D'où venait cette brusque colère ?
« Harry, calmes-toi et viens… »
Mais de longues minutes plus tard, il n'était toujours pas là. Ses émotions se transformèrent, devinrent plus profondes, comme déjà ancrées en lui, plus douloureuses aussi. Beaucoup plus douloureuses. Ce n'était pas de la douleur, c'était de la souffrance, quelqu'un le blessait. Il se jeta hors de son bureau, essayant de se remémorer le dernier cours d'Harry. Finalement, il arriva devant la salle d'histoire de la magie où il y avait Weasley, Granger… Mais pas son calice.
- OÙ EST-IL ?
- Il est partit…
Il ne l'écoutait plus : un délicieuse odeur de sang lui parvenait. L'odeur d'Harry. Il laissa ses pas, martelant le sol, être guidé par elle et il trouva Malefoy embrassant son calice. Du sang coulait entre eux.
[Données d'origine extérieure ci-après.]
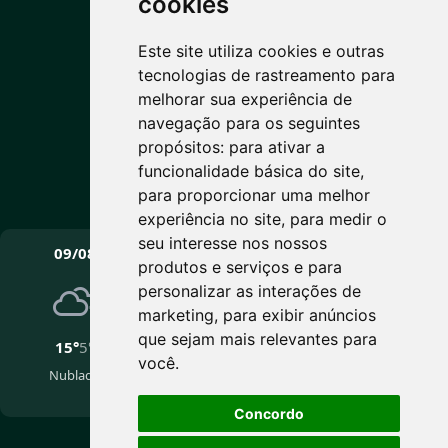
cookies
5°C
Este site utiliza cookies e outras
tecnologias de rastreamento para
Nublado
melhorar sua experiência de
Máx: 15° • Mín: 5°
navegação para os seguintes
propósitos:
para ativar a
funcionalidade básica do site
,
para proporcionar uma melhor
Vento: 0.9 km/h
experiência no site
,
para medir o
PRÓXIMOS DIAS
seu interesse nos nossos
09/08
10/08
11/08
produtos e serviços e para
personalizar as interações de
marketing
,
para exibir anúncios
que sejam mais relevantes para
15°
5°
14°
2°
16°
4°
você
.
Nublado
Nublado
Pancadas de chuva
fracas
Concordo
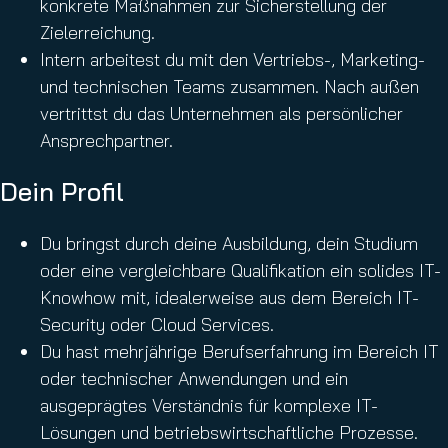
konkrete Maßnahmen zur Sicherstellung der
Zielerreichung.
Intern arbeitest du mit den Vertriebs-, Marketing-
und technischen Teams zusammen. Nach außen
vertrittst du das Unternehmen als persönlicher
Ansprechpartner.
Dein Profil
Du bringst durch deine Ausbildung, dein Studium
oder eine vergleichbare Qualifikation ein solides IT-
Knowhow mit, idealerweise aus dem Bereich IT-
Security oder Cloud Services.
Du hast mehrjährige Berufserfahrung im Bereich IT
oder technischer Anwendungen und ein
ausgeprägtes Verständnis für komplexe IT-
Lösungen und betriebswirtschaftliche Prozesse.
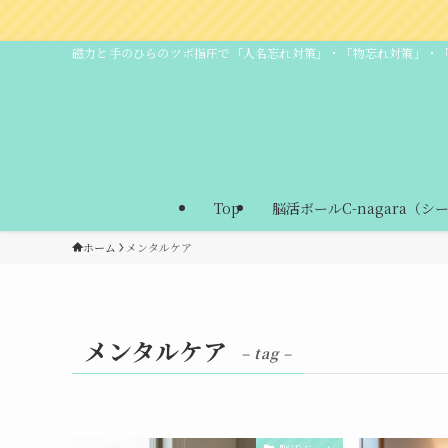
磁力と手のひらのツボ指圧で「人名忘れ対策」・「物忘れ対策」・
Top
脳活ボールC-nagara（シ
ホーム
メンタルケア
メンタルケア
– tag –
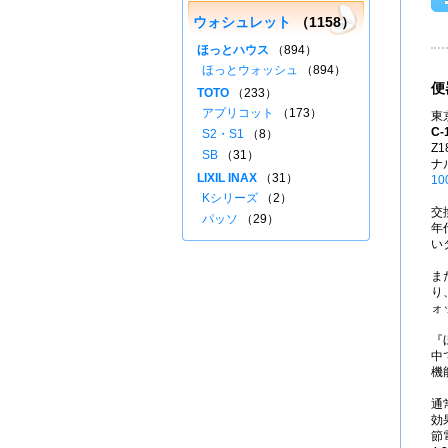
ウォシュレット
（1158）
ほっとハウス
（894）
ほっとウォッシュ
（894）
便
TOTO
（233）
アプリコット
（173）
東
C-
S2・S1
（8）
Z
SB
（31）
ナ
LIXIL INAX
（31）
10
Kシリーズ
（2）
交
パッソ
（29）
年
い
ま
り
ォ
『
中
機
通
効
節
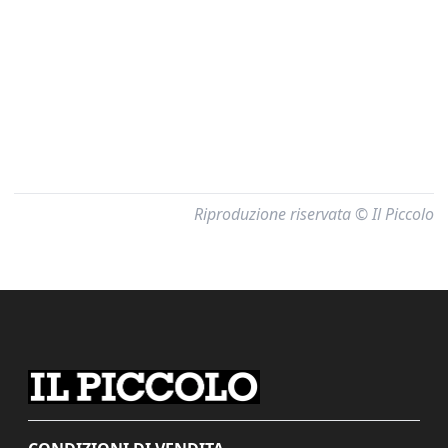
Riproduzione riservata © Il Piccolo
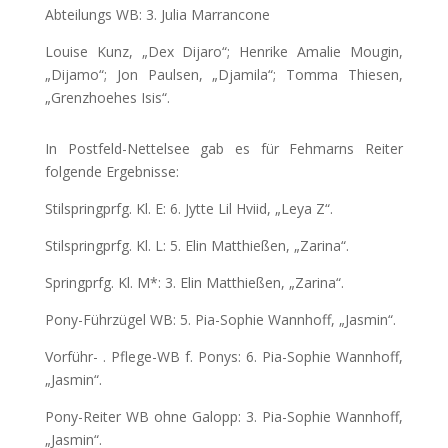
Abteilungs WB: 3. Julia Marrancone
Louise Kunz, „Dex Dijaro“; Henrike Amalie Mougin,
„Dijamo“; Jon Paulsen, „Djamila“; Tomma Thiesen,
„Grenzhoehes Isis“.
In Postfeld-Nettelsee gab es für Fehmarns Reiter
folgende Ergebnisse:
Stilspringprfg. Kl. E: 6. Jytte Lil Hviid, „Leya Z“.
Stilspringprfg. Kl. L: 5. Elin Matthießen, „Zarina“.
Springprfg. Kl. M*: 3. Elin Matthießen, „Zarina“.
Pony-Führzügel WB: 5. Pia-Sophie Wannhoff, „Jasmin“.
Vorführ- . Pflege-WB f. Ponys: 6. Pia-Sophie Wannhoff,
„Jasmin“.
Pony-Reiter WB ohne Galopp: 3. Pia-Sophie Wannhoff,
„Jasmin“.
A cette vue, il perdit contrôle, son instinct prit le dessus. Il avait touché son calice. Il avait fait du mal à son calice. Il allait le tuer. Il se jeta sur le jeune vampire et les coups pleuvaient sur lui, mais il ne se défendait pas : obsédé par le sang d'Harry, il ne s'était jamais nourrit correctement et, bien qu'il vint d'en boire, il restait faible.
«Vas-y, frappes. Avec un peu de chance, je ne me réveillerais jamais, demeurant éternellement entre la vie et la mort. Quelle douce perspective n'est-ce pas ?
Si je ne peux pas l'avoir, je veux quitter ce monde qui m'est un enfer. »
Sa colère noire fut percée d'un timide murmure :
- …Séverus… Non…
Le vampire suspendit son poing et Harry ferma les yeux : il avait retenu le vampire, peut-être avait-il sauver Malefoy, mais surtout, il avait sauver Séverus. Maintenant, il avait fait son boulot, il pouvait s'endormir.